>> begin Text
Eugene Loh wrote:
Possibly, you meant to ask how one does directed polling with a wildcard
source MPI_ANY_SOURCE. If that was your question, the answer is we
punt. We report failure to the ULP, which reverts to the standard code
path.
Sorry, I meant ANY_SOURCE. If you poll only the queue that correspond to
a posted receive, you only optimize micro-benchmarks, until they start
using ANY_SOURCE. So, does recvi() is a one-time shot ? Ie do you poll
the right queue only once and if it fails then you fall back on polling
all queues ? If yes, then it's unobtrusive but I don't think it would
help much. If you poll the right queue many times, then you have to
decide when to fall back on polling all queues, and it's not trivial.
How do you ensure you check all incoming queues from time to time to prevent
flow control (specially if the queues are small for scaling) ?
There are a variety of choices here. Further, I'm afraid we ultimately
have to expose some of those choices to the user (MCA parameters or
something).
In the vast majority of cases, users don't know how to turn the knobs.
The problem is that with local np going up, queue sizes will go down
fast (square root), and you will have to poll all queues more often.
Using more memory for queues just pushed the scalability wall a little
bit further.
congestion. What if then the user code posts a rather specific request
(receive a message with a particular tag on a particular communicator
from a particular source) and with high urgency (blocking request... "I
ain't going anywhere until you give me what I'm asking for"). A good
servant would drop whatever else s/he is doing to oblige the boss.
If you poll only one queue, then stuff can pile up on another and a
sender is now blocked. At best, you have a synchronization point. At
worst, a deadlock.
So, let's say there's a standard MPI_Recv. Let's say there's also some
congestion starting to build. What should the MPI implementation do?
>> end Text
> Requests
(a) Render this sentence from the thread on MPI polling into French: "In the vast majority of cases, users don't know how to turn the knobs."
(b) In the thread on MPI polling, what does the ULP do after failure is reported to it for a wildcard source?
(c) Write out the passage from the thread on MPI polling word for word, starting with "congestion. What if" and going on through "MPI implementation do?".
>> begin Recorded information
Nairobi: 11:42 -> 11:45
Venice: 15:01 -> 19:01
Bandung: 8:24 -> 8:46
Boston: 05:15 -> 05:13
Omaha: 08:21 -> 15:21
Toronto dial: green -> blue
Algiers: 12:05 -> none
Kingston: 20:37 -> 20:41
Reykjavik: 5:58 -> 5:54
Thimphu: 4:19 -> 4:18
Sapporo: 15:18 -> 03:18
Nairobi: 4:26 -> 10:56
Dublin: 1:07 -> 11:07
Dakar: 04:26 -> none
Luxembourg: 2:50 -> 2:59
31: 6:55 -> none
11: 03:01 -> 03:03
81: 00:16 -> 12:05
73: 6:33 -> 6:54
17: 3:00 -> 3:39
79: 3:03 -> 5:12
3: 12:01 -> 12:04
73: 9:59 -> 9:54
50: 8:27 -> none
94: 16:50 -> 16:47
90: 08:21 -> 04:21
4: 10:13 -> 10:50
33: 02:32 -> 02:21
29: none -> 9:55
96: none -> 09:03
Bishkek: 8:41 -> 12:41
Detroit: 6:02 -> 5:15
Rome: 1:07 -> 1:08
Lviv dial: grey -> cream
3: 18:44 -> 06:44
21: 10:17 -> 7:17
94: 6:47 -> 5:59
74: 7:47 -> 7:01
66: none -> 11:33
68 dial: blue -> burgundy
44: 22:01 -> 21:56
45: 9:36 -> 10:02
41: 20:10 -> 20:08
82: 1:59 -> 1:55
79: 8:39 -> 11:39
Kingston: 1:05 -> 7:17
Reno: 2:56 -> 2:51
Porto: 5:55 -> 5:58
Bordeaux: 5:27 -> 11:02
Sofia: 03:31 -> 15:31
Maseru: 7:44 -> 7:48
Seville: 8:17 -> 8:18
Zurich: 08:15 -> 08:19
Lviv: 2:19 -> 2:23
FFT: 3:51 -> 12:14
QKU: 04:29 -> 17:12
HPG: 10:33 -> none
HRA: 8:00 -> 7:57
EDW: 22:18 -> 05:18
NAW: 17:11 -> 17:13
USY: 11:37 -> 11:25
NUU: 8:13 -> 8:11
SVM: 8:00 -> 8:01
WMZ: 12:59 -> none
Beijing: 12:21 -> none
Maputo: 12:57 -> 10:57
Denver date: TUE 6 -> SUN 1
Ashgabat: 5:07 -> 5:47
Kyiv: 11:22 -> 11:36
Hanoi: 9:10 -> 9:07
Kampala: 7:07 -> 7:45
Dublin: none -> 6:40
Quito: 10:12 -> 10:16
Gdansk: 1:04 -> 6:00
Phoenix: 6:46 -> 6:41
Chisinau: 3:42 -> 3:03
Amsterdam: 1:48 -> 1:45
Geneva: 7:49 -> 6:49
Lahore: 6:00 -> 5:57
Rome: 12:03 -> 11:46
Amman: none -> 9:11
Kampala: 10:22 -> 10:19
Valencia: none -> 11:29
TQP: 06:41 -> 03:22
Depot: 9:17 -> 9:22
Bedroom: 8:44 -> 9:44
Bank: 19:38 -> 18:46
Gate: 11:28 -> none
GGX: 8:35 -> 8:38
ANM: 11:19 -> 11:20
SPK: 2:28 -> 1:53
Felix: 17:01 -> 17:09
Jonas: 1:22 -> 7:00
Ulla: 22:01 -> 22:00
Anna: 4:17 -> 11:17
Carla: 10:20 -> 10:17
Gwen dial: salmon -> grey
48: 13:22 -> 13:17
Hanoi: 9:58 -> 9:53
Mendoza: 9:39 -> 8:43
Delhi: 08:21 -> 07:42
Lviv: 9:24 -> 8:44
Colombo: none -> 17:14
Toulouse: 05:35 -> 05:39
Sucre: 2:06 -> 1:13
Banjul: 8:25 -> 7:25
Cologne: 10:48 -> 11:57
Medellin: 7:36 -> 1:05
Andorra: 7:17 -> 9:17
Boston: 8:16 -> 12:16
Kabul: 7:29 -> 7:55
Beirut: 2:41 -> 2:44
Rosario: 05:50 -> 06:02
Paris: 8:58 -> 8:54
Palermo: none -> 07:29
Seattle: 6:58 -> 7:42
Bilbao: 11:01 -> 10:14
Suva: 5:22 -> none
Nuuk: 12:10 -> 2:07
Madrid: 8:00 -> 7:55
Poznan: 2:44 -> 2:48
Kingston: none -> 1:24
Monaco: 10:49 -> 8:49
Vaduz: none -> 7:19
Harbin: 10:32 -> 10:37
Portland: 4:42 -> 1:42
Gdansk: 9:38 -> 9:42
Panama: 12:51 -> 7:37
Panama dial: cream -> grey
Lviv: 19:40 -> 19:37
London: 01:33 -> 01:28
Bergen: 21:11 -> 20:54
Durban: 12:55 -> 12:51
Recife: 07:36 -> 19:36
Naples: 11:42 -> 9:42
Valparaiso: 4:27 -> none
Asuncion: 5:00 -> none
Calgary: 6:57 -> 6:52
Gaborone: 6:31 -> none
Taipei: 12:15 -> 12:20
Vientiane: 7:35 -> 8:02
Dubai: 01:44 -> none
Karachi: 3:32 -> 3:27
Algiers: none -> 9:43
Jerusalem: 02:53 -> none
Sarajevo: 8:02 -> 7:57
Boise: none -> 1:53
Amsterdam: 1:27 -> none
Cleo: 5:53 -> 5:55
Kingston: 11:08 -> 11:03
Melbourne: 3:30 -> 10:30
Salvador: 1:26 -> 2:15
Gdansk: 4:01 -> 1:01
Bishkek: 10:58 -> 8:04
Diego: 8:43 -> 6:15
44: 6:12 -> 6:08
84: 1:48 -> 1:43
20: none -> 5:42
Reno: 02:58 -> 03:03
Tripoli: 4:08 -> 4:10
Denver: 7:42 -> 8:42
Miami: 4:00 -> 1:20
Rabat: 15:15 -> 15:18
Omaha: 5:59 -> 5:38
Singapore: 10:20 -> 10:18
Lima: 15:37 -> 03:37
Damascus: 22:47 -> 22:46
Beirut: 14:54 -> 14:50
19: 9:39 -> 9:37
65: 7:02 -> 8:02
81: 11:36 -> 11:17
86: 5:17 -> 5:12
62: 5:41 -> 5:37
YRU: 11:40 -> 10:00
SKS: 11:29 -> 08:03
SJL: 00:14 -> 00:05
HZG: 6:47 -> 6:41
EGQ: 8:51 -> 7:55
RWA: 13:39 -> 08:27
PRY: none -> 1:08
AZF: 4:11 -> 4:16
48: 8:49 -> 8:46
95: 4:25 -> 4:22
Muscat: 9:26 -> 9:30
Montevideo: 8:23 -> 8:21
>> end Recorded information
> Solved tasks
(a) Dans la grande majorité des cas, les utilisateurs ne savent pas comment tourner les boutons de réglage.

(b) It reverts to the standard code path.

(c)
congestion. What if then the user code posts a rather specific request
(receive a message with a particular tag on a particular communicator
from a particular source) and with high urgency (blocking request... "I
ain't going anywhere until you give me what I'm asking for"). A good
servant would drop whatever else s/he is doing to oblige the boss.
If you poll only one queue, then stuff can pile up on another and a
sender is now blocked. At best, you have a synchronization point. At
worst, a deadlock.
So, let's say there's a standard MPI_Recv. Let's say there's also some
congestion starting to build. What should the MPI implementation do?